Required work:
Copy out the entries exactly, and wherever a picture appears, leave it out.

Data supplied:

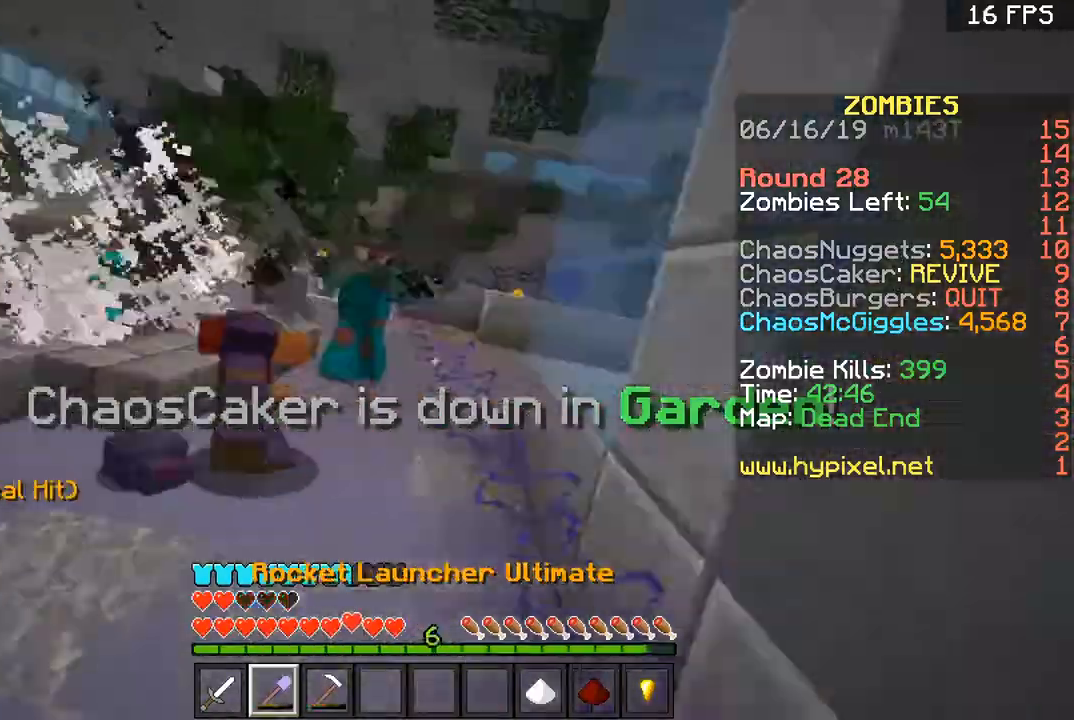
{"keys": ["a", "s"], "mouse": ["right"], "events": [[134, "mouse_right", "up"], [167, "mouse_right", "down"], [167, "s", "down"], [300, "mouse_right", "up"], [501, "mouse_right", "down"]]}
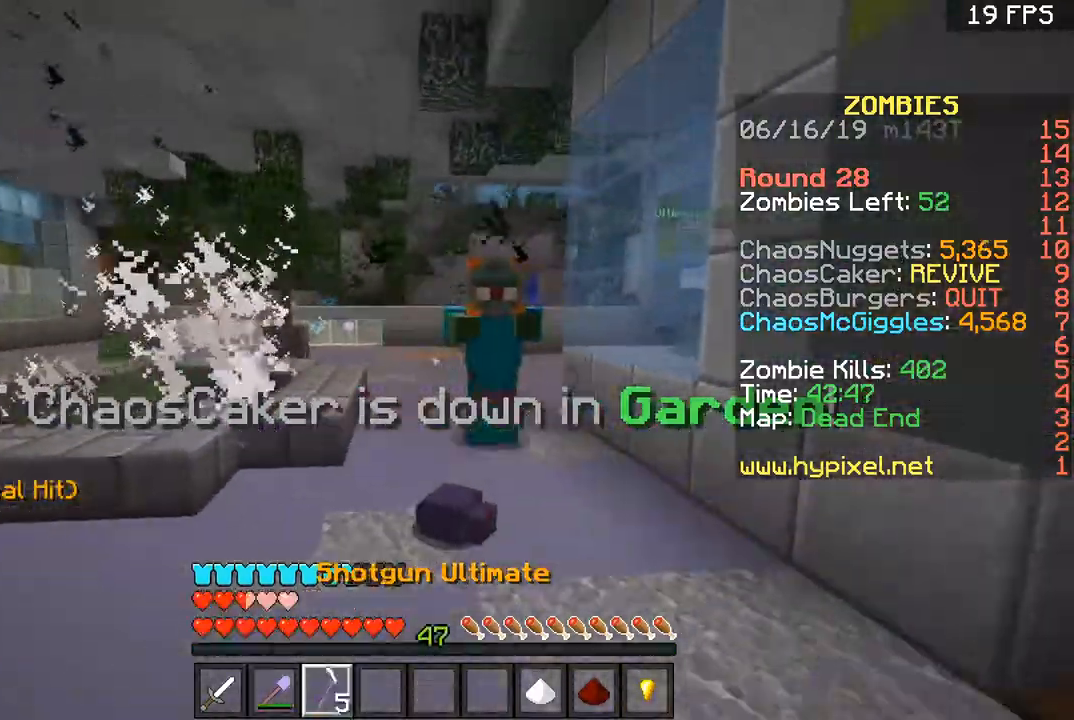
{"keys": ["a", "w"], "mouse": [], "events": [[267, "mouse_right", "up"], [333, "s", "up"], [500, "w", "down"]]}
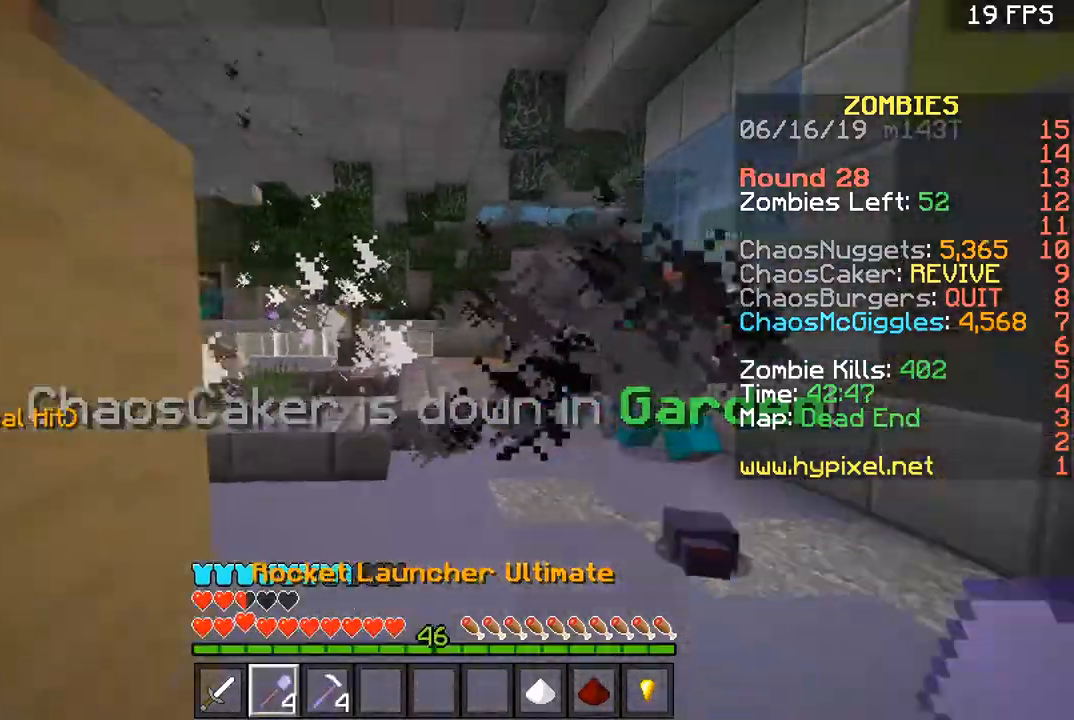
{"keys": ["space", "w"], "mouse": [], "events": [[167, "space", "down"], [234, "a", "up"], [334, "d", "down"], [467, "d", "up"]]}
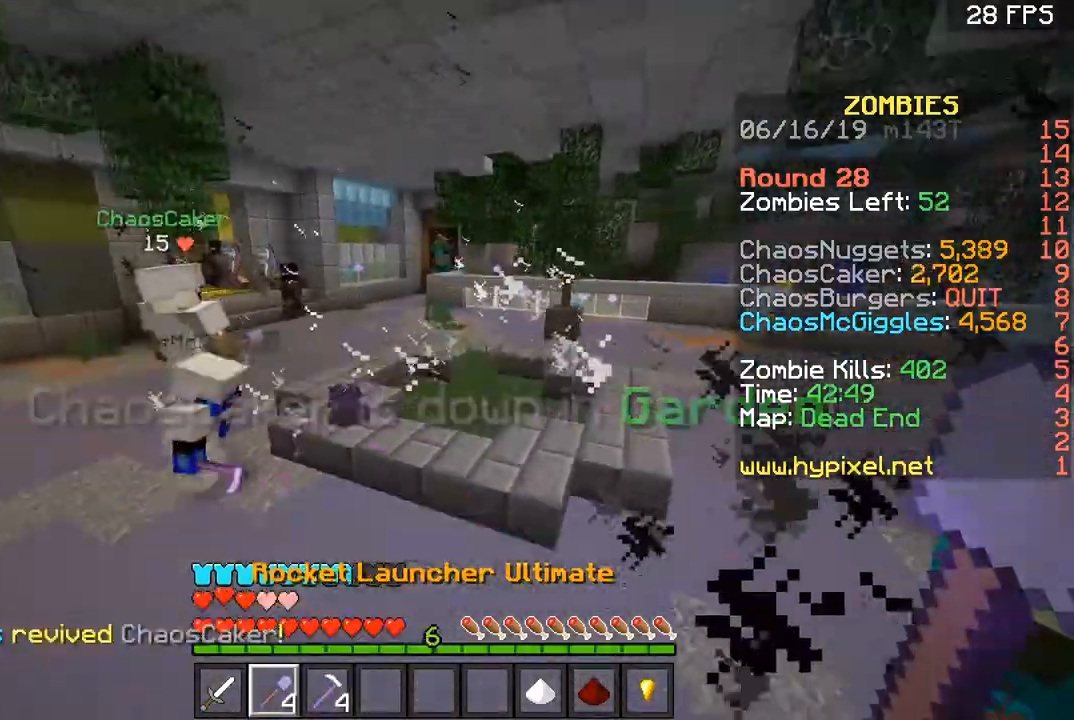
{"keys": ["a"], "mouse": [], "events": [[33, "a", "down"], [500, "space", "up"], [500, "w", "up"]]}
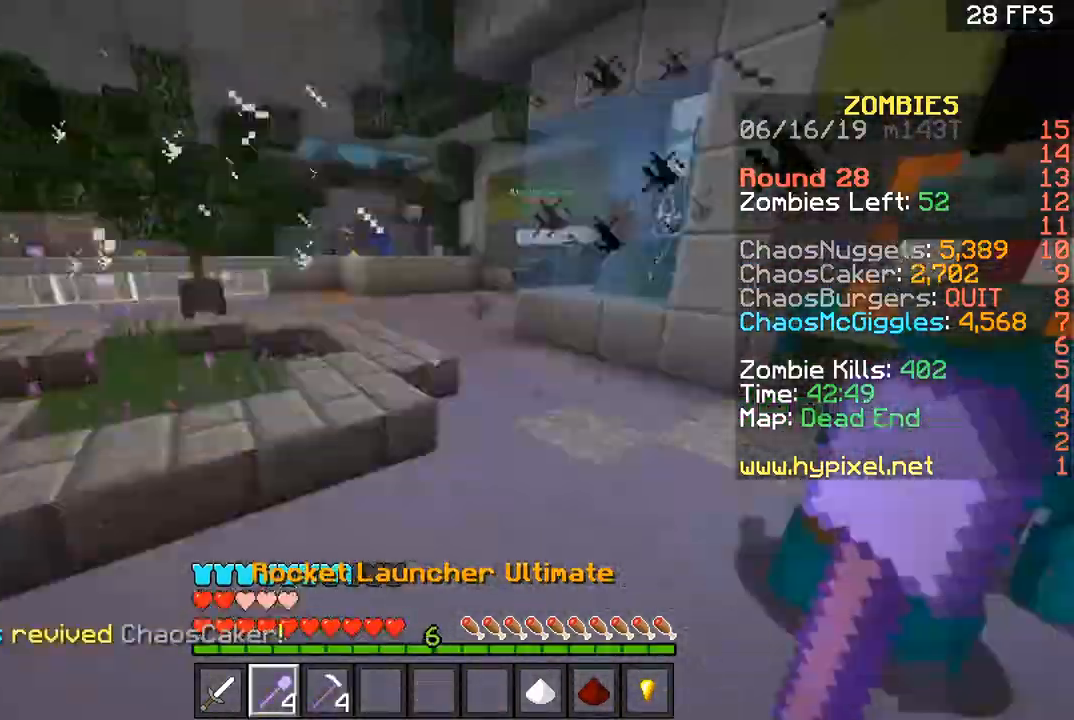
{"keys": ["s"], "mouse": [], "events": [[100, "s", "down"], [167, "mouse_right", "down"], [300, "mouse_right", "up"], [334, "a", "up"]]}
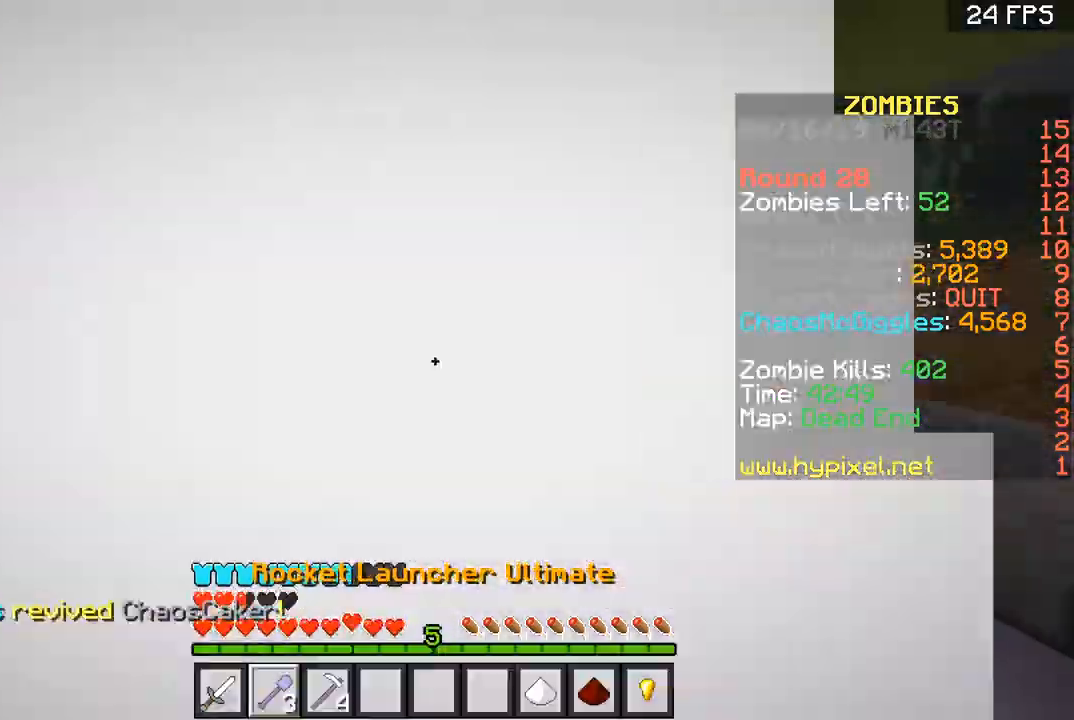
{"keys": ["s"], "mouse": [], "events": [[233, "d", "down"], [233, "mouse_right", "down"], [367, "d", "up"], [367, "mouse_right", "up"], [400, "mouse_right", "down"], [500, "mouse_right", "up"]]}
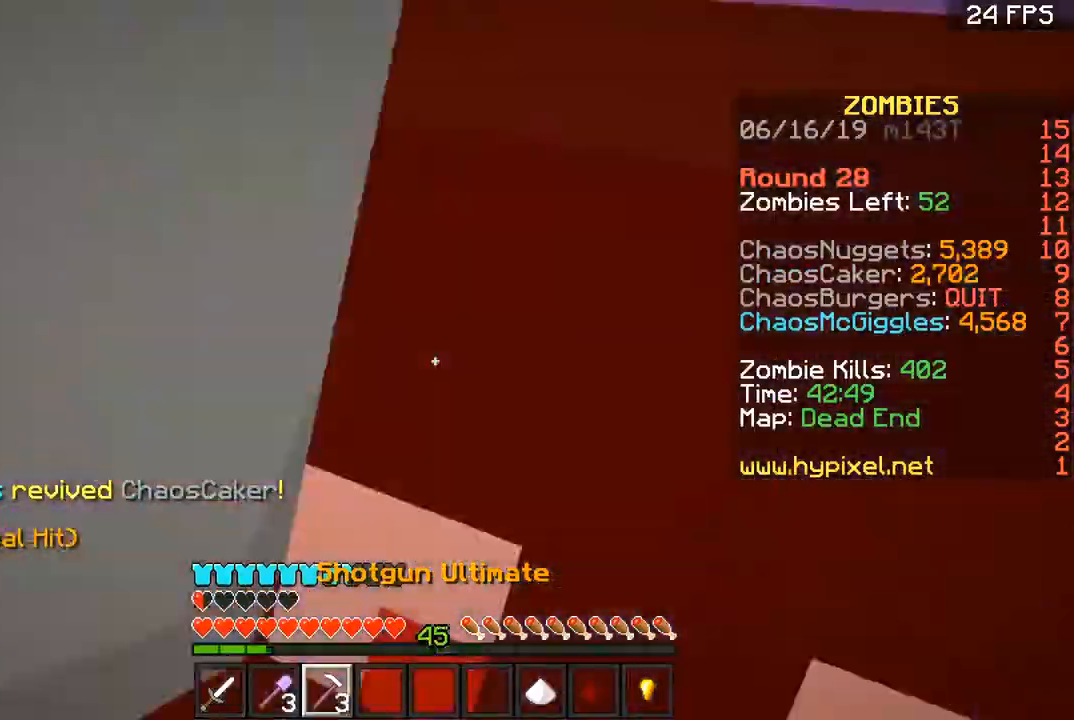
{"keys": ["s"], "mouse": ["right"], "events": [[167, "a", "down"], [300, "mouse_right", "down"], [401, "mouse_right", "up"], [434, "mouse_right", "down"], [501, "a", "up"]]}
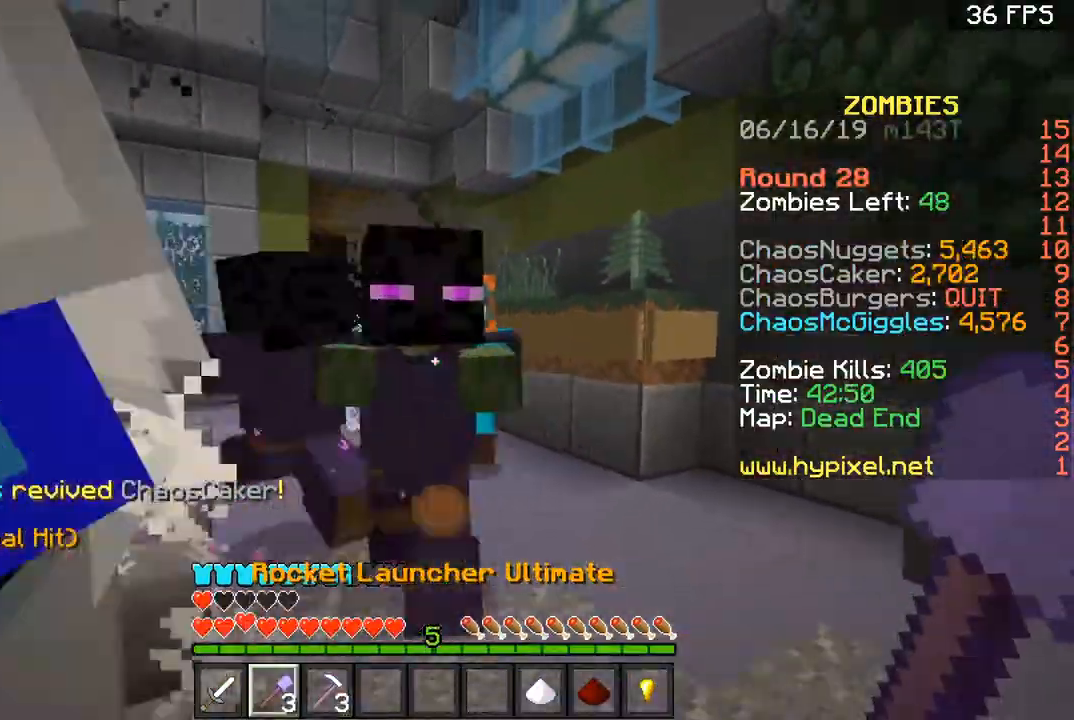
{"keys": ["a", "s"], "mouse": [], "events": [[33, "mouse_right", "up"], [166, "a", "down"], [367, "mouse_right", "down"], [500, "mouse_right", "up"]]}
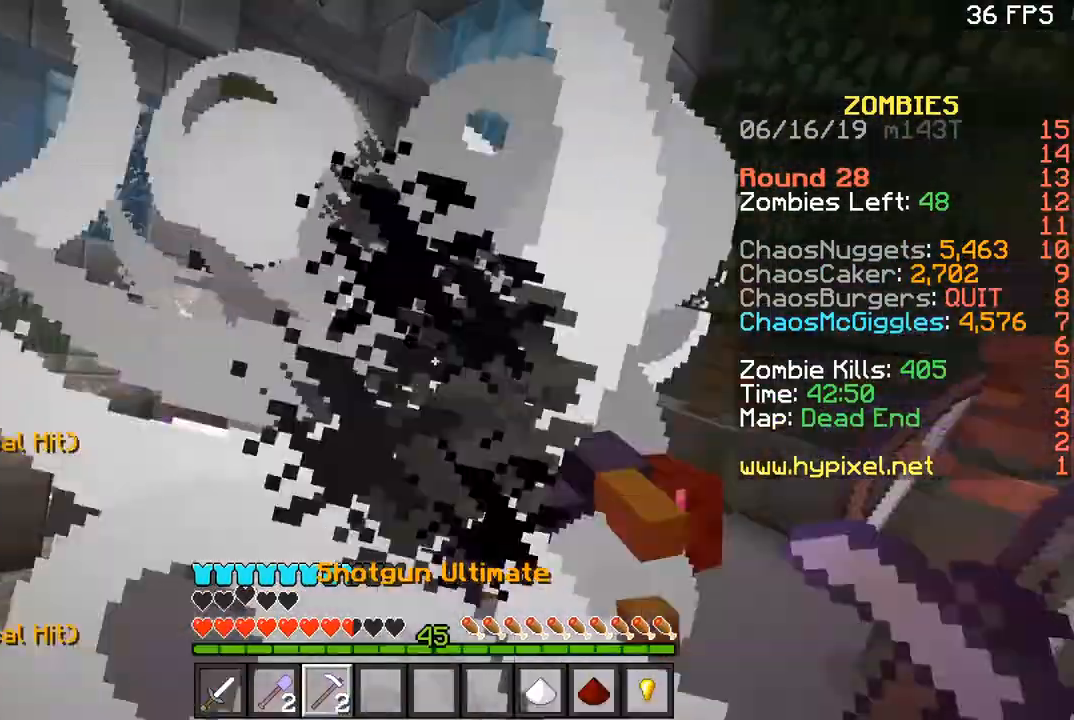
{"keys": ["a", "s"], "mouse": ["right"], "events": [[33, "a", "up"], [33, "mouse_right", "down"], [200, "mouse_right", "up"], [234, "a", "down"], [434, "mouse_right", "down"]]}
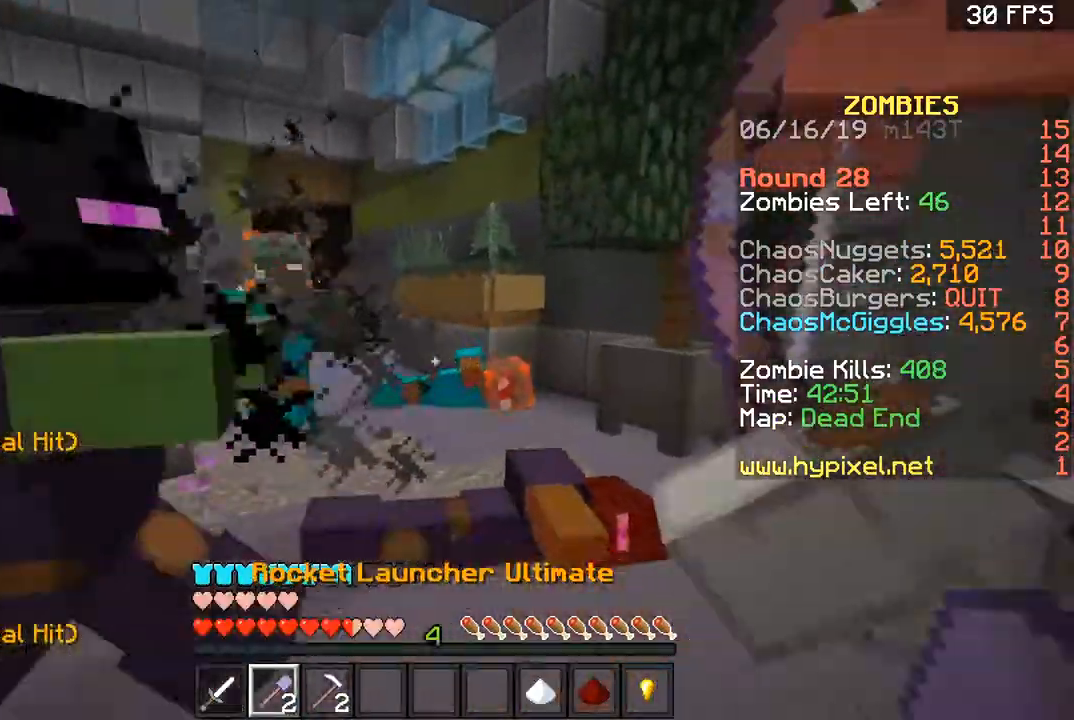
{"keys": ["a", "s"], "mouse": [], "events": [[100, "mouse_right", "up"], [133, "mouse_right", "down"], [267, "mouse_right", "up"]]}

Solution to this exercise:
{"keys": ["a", "s"], "mouse": ["right"], "events": [[134, "mouse_right", "up"], [167, "mouse_right", "down"], [167, "s", "down"], [300, "mouse_right", "up"], [501, "mouse_right", "down"]]}
{"keys": ["a", "w"], "mouse": [], "events": [[267, "mouse_right", "up"], [333, "s", "up"], [500, "w", "down"]]}
{"keys": ["space", "w"], "mouse": [], "events": [[167, "space", "down"], [234, "a", "up"], [334, "d", "down"], [467, "d", "up"]]}
{"keys": ["a"], "mouse": [], "events": [[33, "a", "down"], [500, "space", "up"], [500, "w", "up"]]}
{"keys": ["s"], "mouse": [], "events": [[100, "s", "down"], [167, "mouse_right", "down"], [300, "mouse_right", "up"], [334, "a", "up"]]}
{"keys": ["s"], "mouse": [], "events": [[233, "d", "down"], [233, "mouse_right", "down"], [367, "d", "up"], [367, "mouse_right", "up"], [400, "mouse_right", "down"], [500, "mouse_right", "up"]]}
{"keys": ["s"], "mouse": ["right"], "events": [[167, "a", "down"], [300, "mouse_right", "down"], [401, "mouse_right", "up"], [434, "mouse_right", "down"], [501, "a", "up"]]}
{"keys": ["a", "s"], "mouse": [], "events": [[33, "mouse_right", "up"], [166, "a", "down"], [367, "mouse_right", "down"], [500, "mouse_right", "up"]]}
{"keys": ["a", "s"], "mouse": ["right"], "events": [[33, "a", "up"], [33, "mouse_right", "down"], [200, "mouse_right", "up"], [234, "a", "down"], [434, "mouse_right", "down"]]}
{"keys": ["a", "s"], "mouse": [], "events": [[100, "mouse_right", "up"], [133, "mouse_right", "down"], [267, "mouse_right", "up"]]}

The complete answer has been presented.